╭─ Excerpted text
There is a pattern to ML code. At its simplest, we have:

  • get the training data
  • get the test data
  • something, something
  • ... (wait)...
  • predict using the test data
  • profit!

That's it. The third step is where we train a classifier. Let's start with a simple one, a nearest neighbor classifier.

Introducing the Nearest Neighbor classifier

The concept behind the nearest neighbor classifier is very simple, yet its performance in many classification problems is quite astounding. The nearest neighbor classifier is typically called kNN, for k-nearest neighbors. The k represents a number, specifically the number of neighbors used for comparison.

A kNN classifier first stores all training data. It then takes a test data, compares that test data with each one of the training data, finds the closest match(es), and 'predicts' that the test data is similar or belongs to the same class as that closest match(es).

This process is logically correct, and very simple. There is no 'learning' done other than 'memorizing' everything. The kNN classifier simply makes a comparison each time an unknown test data is presented. There is no computation or estimating prior to the comparison.
╰─
### Task list
1. Revise the stretch of the nearest neighbor passage from "There is a pattern" through "nearest neighbor classifier.", putting "validation data" wherever "test data" appears.
2. Continue the nearest neighbor passage from its last sentence onward.
╭─ Supplied information
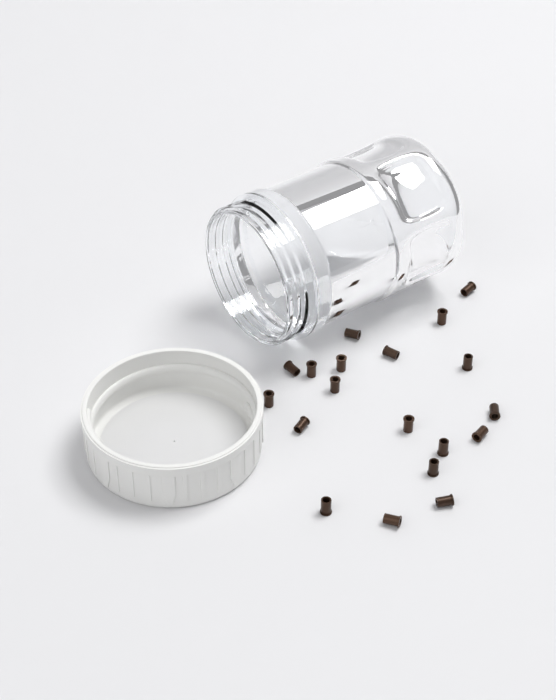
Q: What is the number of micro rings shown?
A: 19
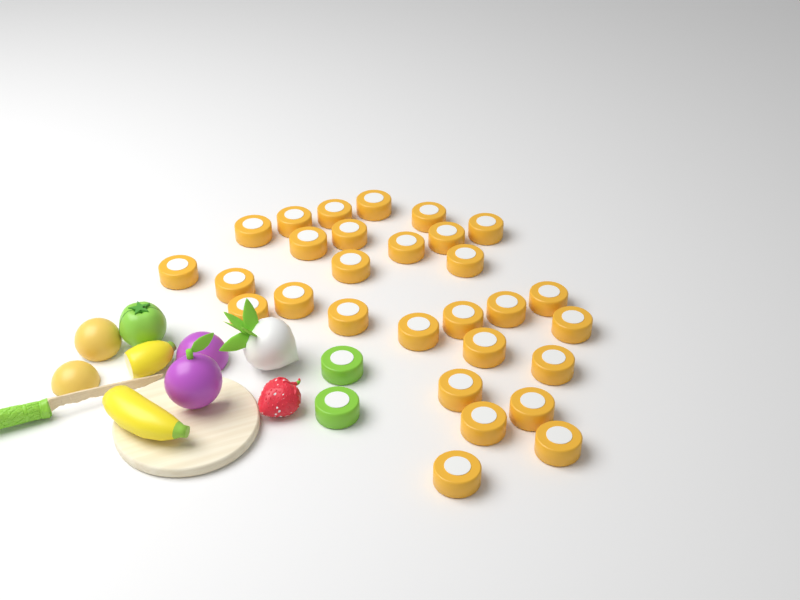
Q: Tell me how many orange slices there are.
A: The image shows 29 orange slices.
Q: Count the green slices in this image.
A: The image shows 2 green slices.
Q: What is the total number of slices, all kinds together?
╰─
### Answer list
1.
There is a pattern to ML code. At its simplest, we have:

  • get the training data
  • get the validation data
  • something, something
  • ... (wait)...
  • predict using the validation data
  • profit!

That's it. The third step is where we train a classifier. Let's start with a simple one, a nearest neighbor classifier.

2.
In contrast, as described in the perceptron post (here), a perceptron actively 'learns' a separating line based on the training data, after which the comparison is only against the separating line. The PLA would not need the training data after this point, whereas in a kNN, the entire training dataset has to be kept. Due to this behavior, the kNN is categorized as a lazy learner and an instance-based (or memory-based) classifier. But even with its simple approach, a kNN classifier is very effective!

Machine learning in Python

Let's now create a kNN using the above code structure. Don't worry, this is an exercise in avoiding complex code. We will actually not write our own kNN algorithm. The point is to show that we can write ML code without knowing how ML algorithms work. Remember NumPy and pandas from the perceptron post? We will do the same here. We deploy well-tested ML libraries. The Python library we need is scikit-learn, which we introduced in a previous post (here).

Our general pseudo-code structure will be similar to the code below. Normally, the training and test files are separate files. In our example later, we will use a single file, splitting them into a training set and a test set.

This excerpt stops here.